Aim of the exercise:
Write out the research profile below word for word, everything from "Hi! I am a Ph.D." down to "Computer Vision group.".

--- Document passage ---

Hi! I am a Ph.D. student at the Univeristy of British Columbia (UBC) CS advised by Vered Shwartz and Raymond NG in the Natural Language Processing group. I frequently collaborate with Leonid Sigal in the Computer Vision group.

I work at the intersection of NLP, Vision and cognitively-inspired reasoning. The goal of my research is to develop robust and safe AI models that move beyond pattern recognition to achieve a deeper, context-sensitive understanding of the world. Specifically, I evaluate and improve critical reasoning capabilities across multiple modalities (text, images, videos) - which are fundamental for safe and effective deployment in real-world applications such as embodied agents and AR/VR.

Experience

Summer 2024

Research Intern, FAIR Communication and Language

Generating fine-grained facial expressions using semantically meaningful pose tokens, improving predictability and precise control crucial for controllable video generation.

Summer 2024

Research Intern, Microsoft Research

Evaluating 3D spatial reasoning abilities of Vision Language Models in ego-centric videos.

Summer 2023

Research Intern, Meta Reality Labs

Iterative-DPO and ranking methods for teaching creative abilities to smaller LMs.

--- Information shown ---

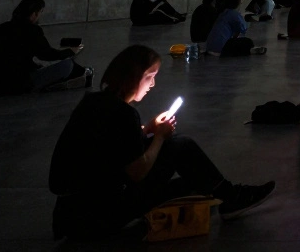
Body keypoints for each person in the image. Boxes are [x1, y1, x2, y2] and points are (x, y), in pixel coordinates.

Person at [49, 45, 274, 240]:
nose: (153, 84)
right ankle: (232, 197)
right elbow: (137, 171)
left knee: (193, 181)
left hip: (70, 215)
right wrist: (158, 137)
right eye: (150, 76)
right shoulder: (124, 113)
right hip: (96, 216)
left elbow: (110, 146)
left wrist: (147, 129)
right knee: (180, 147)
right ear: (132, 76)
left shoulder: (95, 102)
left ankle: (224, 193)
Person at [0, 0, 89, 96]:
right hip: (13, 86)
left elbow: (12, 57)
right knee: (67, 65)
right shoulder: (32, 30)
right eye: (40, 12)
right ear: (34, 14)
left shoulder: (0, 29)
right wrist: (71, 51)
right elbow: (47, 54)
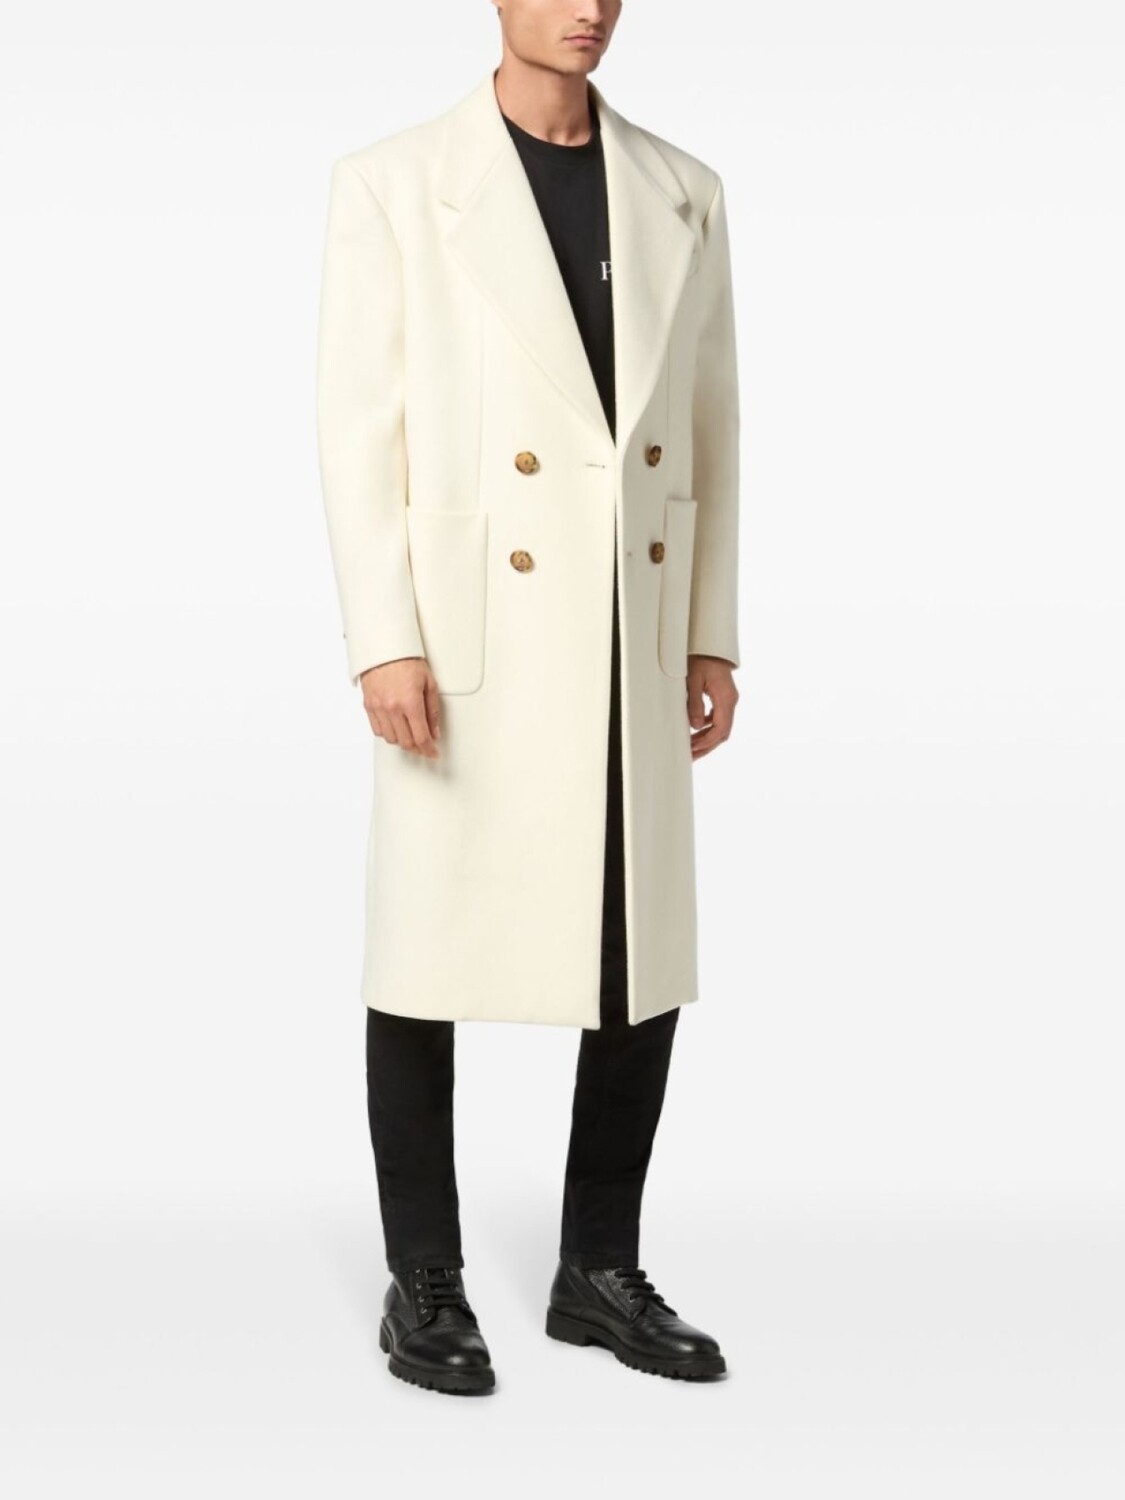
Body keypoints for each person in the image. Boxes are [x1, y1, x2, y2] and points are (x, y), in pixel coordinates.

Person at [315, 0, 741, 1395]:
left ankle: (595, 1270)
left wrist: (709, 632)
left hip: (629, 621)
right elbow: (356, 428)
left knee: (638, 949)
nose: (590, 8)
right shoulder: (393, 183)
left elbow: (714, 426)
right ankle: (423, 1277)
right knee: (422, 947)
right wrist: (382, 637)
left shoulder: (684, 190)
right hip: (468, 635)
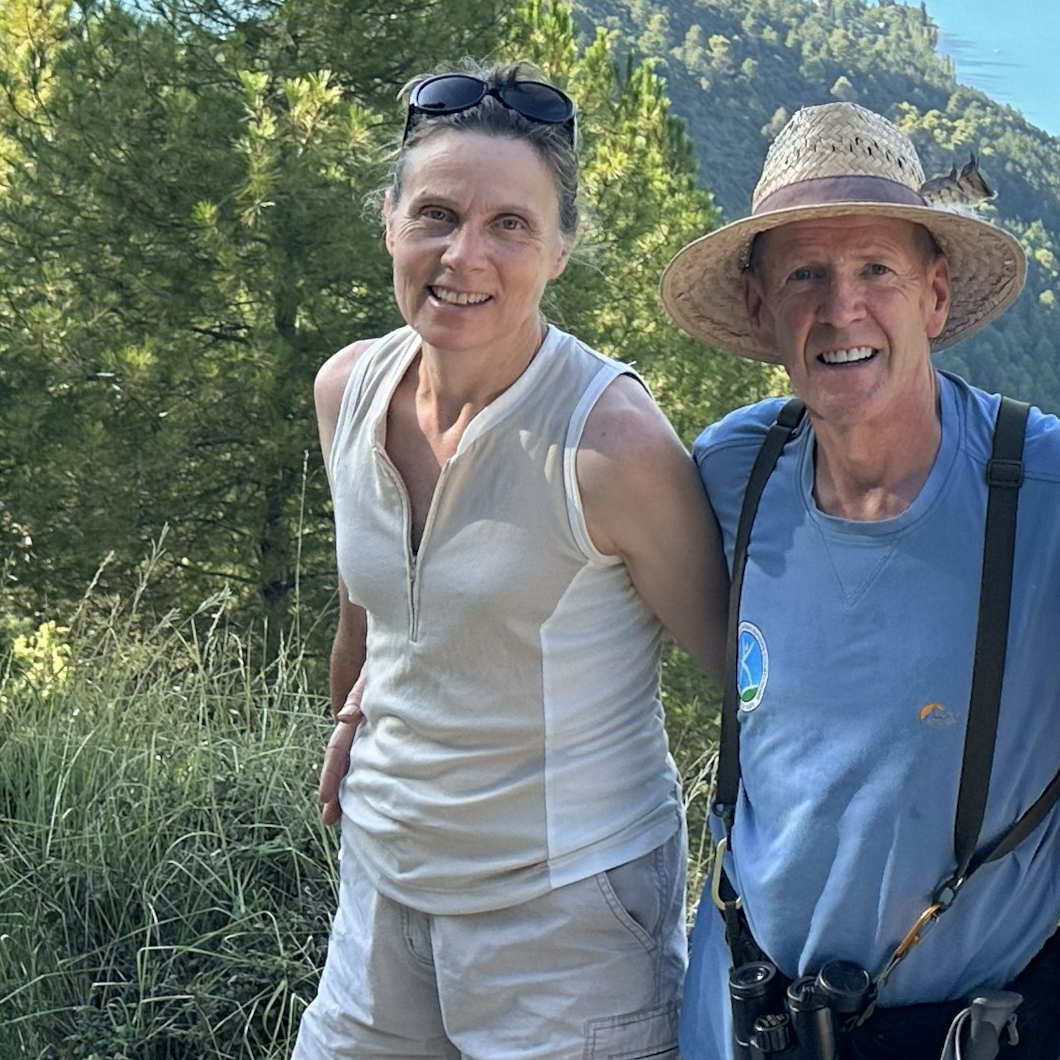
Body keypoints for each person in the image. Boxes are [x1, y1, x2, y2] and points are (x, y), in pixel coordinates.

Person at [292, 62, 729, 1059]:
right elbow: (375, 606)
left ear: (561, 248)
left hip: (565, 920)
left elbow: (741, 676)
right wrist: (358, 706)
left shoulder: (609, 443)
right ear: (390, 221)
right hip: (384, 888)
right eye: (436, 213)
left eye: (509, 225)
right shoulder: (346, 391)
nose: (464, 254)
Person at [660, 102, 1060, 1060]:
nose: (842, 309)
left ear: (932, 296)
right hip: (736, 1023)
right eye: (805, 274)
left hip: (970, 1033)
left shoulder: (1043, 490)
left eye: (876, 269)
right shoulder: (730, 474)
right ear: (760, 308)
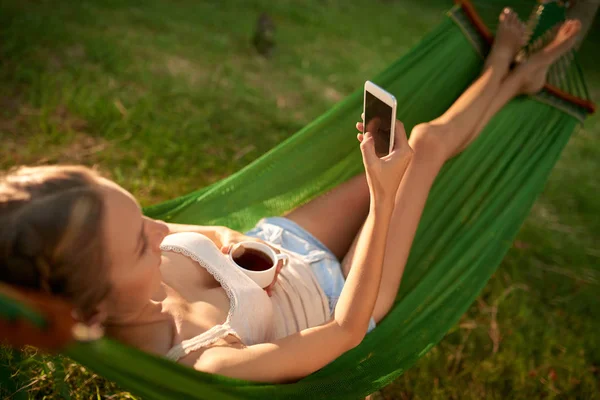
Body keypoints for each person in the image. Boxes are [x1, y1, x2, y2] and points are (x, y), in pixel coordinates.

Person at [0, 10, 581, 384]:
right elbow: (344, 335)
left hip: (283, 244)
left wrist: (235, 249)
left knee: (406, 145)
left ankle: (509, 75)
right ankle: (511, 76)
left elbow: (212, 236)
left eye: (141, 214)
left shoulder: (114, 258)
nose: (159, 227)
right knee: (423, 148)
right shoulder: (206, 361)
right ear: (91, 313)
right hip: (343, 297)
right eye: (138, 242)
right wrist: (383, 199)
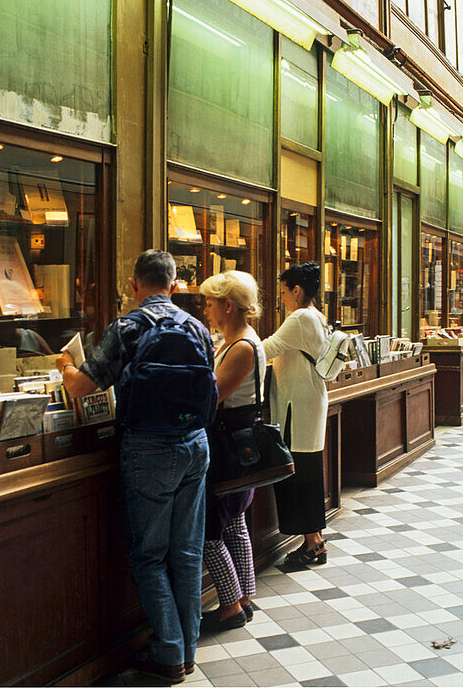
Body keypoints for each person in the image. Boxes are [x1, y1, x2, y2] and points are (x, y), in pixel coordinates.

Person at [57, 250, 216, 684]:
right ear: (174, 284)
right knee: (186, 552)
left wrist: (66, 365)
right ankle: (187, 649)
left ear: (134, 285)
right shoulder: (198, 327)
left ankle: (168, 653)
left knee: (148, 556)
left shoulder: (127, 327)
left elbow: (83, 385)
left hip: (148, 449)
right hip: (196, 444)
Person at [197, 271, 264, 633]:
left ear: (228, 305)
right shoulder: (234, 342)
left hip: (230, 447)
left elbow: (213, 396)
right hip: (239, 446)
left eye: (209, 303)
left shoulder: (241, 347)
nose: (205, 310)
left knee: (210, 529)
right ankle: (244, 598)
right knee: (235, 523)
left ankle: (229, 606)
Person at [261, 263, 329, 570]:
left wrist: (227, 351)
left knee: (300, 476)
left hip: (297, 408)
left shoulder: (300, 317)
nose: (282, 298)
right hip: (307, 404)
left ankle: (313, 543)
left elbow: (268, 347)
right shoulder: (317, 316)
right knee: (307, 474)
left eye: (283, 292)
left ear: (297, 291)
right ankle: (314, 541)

---

Output of the exercise:
Hi! I am a Ph.D. student at the Univeristy of British Columbia (UBC) CS advised by Vered Shwartz and Raymond NG in the Natural Language Processing group. I frequently collaborate with Leonid Sigal in the Computer Vision group.